● HOW TO COMPLETE THIS TASK
Repeat the records below line by line, exactly, finishing on the line that contains "5 eurós jegyet".

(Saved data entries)
------------------------------------------------------------------------
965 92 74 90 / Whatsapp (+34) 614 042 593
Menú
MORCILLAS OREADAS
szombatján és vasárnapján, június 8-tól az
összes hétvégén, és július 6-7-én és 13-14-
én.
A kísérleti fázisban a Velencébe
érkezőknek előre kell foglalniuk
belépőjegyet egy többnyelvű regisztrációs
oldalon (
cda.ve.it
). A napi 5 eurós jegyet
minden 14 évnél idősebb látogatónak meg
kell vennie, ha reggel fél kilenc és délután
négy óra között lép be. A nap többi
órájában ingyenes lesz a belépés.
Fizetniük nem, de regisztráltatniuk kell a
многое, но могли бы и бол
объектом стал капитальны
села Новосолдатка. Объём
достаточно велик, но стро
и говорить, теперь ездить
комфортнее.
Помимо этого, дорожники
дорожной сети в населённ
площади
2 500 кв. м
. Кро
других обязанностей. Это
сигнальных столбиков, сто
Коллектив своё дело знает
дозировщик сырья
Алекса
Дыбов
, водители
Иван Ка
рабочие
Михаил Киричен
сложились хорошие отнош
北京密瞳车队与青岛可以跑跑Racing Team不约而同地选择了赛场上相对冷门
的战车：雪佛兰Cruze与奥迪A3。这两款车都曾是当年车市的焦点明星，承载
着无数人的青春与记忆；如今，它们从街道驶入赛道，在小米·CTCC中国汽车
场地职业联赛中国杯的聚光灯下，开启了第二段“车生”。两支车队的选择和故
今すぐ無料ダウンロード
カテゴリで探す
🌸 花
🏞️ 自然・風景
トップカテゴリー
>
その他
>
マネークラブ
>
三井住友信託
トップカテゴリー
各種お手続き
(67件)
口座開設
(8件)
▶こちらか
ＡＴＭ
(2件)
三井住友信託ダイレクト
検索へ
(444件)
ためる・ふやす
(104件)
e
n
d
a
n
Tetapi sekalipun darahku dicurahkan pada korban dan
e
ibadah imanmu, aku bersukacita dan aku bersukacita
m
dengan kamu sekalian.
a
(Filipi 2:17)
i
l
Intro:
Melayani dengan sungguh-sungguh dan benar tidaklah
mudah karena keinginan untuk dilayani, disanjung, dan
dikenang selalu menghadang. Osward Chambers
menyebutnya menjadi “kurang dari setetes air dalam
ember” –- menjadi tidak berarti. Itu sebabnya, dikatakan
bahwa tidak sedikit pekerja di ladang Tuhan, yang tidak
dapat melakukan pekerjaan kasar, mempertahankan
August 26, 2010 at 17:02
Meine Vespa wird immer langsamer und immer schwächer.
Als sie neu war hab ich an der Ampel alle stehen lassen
------------------------------------------------------------------------
● YOUR SOLUTION
965 92 74 90 / Whatsapp (+34) 614 042 593
Menú
MORCILLAS OREADAS
szombatján és vasárnapján, június 8-tól az
összes hétvégén, és július 6-7-én és 13-14-
én.
A kísérleti fázisban a Velencébe
érkezőknek előre kell foglalniuk
belépőjegyet egy többnyelvű regisztrációs
oldalon (
cda.ve.it
). A napi 5 eurós jegyet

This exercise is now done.